While the present invention has been illustrated by a description of various preferred embodiments and while these embodiments have been described in some detail, it is not the intention of the Applicants to restrict or in any way limit the scope of the appended claims to such detail.
For example, the gun manifold has been described herein as having a recess with the module having a complimentary shaped projection. The present invention contemplates that these interactive portions may be reversed such that the module has a recess designed for a projection on the gun manifold. Also, the present invention explicitly contemplates use within an electrically controlled dispensing module in addition to the pneumatic-type dispensing modules described herein. One of ordinary skill will also recognize that the projections and recesses described herein can be modified in a variety of ways without departing from the scope of the present invention.

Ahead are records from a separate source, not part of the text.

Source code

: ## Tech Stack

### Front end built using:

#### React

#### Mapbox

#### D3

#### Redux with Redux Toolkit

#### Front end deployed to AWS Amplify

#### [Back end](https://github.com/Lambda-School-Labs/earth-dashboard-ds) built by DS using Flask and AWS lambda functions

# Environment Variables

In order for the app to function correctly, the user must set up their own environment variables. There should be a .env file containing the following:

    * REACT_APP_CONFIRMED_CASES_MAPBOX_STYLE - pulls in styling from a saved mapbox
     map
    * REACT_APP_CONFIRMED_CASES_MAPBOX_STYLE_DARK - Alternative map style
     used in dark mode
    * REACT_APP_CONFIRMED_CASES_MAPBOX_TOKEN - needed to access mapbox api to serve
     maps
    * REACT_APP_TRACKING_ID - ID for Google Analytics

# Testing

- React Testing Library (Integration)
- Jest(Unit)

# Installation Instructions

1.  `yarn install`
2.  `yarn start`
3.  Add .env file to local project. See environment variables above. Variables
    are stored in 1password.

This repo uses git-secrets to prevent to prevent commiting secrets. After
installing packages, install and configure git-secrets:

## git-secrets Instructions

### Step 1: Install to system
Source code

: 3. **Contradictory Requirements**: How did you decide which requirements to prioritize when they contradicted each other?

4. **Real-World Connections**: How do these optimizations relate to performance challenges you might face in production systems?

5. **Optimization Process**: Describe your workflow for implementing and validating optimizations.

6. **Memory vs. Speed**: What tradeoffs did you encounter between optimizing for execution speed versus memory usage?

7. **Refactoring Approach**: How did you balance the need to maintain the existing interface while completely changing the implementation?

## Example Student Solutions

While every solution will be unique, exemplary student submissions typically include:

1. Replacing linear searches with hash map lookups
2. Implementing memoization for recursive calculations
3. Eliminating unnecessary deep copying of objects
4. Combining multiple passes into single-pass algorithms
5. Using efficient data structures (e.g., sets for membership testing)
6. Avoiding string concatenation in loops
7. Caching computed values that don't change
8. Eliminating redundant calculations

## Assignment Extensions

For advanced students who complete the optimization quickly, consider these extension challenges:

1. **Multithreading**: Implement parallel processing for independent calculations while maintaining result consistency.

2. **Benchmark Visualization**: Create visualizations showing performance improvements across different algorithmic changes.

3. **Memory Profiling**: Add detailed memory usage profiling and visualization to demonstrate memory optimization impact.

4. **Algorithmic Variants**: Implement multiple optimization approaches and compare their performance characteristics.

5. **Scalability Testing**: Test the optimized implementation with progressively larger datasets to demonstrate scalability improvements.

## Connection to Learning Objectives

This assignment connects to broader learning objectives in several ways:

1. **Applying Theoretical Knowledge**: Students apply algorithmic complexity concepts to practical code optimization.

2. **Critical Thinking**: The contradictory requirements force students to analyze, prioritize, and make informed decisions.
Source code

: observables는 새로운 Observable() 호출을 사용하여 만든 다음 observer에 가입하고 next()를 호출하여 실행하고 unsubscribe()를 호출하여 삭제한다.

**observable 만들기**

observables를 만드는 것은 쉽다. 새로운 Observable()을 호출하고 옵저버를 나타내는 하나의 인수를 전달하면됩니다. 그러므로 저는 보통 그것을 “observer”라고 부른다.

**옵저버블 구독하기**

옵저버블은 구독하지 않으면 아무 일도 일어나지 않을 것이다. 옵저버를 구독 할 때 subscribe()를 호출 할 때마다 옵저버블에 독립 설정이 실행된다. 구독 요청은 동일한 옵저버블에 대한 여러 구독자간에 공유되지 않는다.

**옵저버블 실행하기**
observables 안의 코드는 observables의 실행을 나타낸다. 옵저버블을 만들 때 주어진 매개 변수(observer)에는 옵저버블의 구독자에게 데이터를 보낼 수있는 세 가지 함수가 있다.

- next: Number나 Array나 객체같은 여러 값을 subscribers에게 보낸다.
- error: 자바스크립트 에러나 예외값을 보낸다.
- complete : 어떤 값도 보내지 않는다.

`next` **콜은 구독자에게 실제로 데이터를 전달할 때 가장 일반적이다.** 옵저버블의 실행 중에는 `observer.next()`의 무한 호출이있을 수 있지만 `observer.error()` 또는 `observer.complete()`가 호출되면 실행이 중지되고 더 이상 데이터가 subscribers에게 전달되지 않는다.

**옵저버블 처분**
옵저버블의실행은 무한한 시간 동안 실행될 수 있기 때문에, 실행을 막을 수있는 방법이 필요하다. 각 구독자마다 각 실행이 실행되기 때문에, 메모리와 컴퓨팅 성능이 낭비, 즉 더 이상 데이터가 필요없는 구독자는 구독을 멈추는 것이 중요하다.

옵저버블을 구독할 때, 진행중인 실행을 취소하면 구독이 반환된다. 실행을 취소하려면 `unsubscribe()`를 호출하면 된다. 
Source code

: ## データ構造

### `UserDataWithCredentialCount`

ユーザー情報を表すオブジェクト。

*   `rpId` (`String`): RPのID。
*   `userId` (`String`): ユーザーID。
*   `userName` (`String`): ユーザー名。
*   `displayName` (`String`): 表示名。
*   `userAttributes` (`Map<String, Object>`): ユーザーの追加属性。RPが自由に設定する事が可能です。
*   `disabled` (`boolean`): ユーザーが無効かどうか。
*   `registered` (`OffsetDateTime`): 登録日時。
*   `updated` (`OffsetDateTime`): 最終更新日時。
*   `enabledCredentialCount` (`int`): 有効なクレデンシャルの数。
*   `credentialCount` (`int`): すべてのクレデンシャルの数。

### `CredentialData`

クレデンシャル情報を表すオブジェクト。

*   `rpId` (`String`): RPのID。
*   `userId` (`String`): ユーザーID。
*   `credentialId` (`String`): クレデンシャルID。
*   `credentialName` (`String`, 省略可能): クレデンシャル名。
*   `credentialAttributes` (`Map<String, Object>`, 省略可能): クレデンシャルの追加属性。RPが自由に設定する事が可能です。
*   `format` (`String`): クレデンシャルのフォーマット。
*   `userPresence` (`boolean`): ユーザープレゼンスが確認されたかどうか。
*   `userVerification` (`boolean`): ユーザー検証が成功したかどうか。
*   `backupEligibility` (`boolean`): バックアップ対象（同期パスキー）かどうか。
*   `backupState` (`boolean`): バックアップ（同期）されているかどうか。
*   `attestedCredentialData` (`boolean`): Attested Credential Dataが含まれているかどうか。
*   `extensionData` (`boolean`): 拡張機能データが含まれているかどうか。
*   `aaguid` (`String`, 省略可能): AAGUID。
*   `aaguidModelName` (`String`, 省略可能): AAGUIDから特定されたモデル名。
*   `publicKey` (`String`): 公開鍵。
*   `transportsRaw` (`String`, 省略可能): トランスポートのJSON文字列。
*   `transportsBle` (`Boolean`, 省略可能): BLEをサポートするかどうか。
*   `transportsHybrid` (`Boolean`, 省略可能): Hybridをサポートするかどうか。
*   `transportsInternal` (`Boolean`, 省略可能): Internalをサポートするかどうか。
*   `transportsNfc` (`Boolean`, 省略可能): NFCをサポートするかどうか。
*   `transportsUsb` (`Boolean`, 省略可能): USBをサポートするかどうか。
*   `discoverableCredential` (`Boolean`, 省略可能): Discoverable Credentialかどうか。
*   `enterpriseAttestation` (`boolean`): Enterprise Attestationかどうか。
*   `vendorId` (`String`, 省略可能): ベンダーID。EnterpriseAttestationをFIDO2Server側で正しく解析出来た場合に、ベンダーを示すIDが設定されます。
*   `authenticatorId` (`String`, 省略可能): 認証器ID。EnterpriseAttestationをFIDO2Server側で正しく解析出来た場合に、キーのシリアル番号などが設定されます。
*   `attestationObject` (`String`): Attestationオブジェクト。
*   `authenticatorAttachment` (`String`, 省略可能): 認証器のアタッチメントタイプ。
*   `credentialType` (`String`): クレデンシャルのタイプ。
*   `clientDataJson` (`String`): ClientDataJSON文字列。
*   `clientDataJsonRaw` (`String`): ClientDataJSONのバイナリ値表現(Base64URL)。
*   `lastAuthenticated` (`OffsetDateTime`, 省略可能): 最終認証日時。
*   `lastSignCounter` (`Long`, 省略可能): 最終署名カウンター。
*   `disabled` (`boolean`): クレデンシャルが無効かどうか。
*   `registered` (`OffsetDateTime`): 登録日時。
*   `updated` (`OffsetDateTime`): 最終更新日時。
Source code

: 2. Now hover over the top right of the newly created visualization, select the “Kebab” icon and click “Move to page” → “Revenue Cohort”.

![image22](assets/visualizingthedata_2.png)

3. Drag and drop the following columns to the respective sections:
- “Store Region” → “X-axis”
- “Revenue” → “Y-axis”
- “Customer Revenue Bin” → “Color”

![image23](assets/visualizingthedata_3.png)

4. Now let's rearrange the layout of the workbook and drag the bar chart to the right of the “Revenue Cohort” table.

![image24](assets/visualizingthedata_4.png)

For example, FIG. 2 depicts the respective regions extending the entire length of the gun manifold 302 and module 202 . Alternative embodiments of the present invention contemplate that the projections and recesses may only extend along a portion of the face of the two sub-assemblies instead of the entire face. Similarly, the regions do not necessarily have to be centered on the mating face but may be off-centered as long as the two mating faces are complementary in shape. In addition to those advantages mentioned above, additional advantages include the increased surface area in contact between the module and the manifold which can improve heat transfer and sealing between these components and permit higher operating pressures.
Additional advantages and modifications will readily appear to those skilled in the art. The various features of the invention may be used alone or in numerous combinations depending on the needs and preferences of the user. This has been a description of the present invention, along with the preferred methods of practicing the present invention as currently known.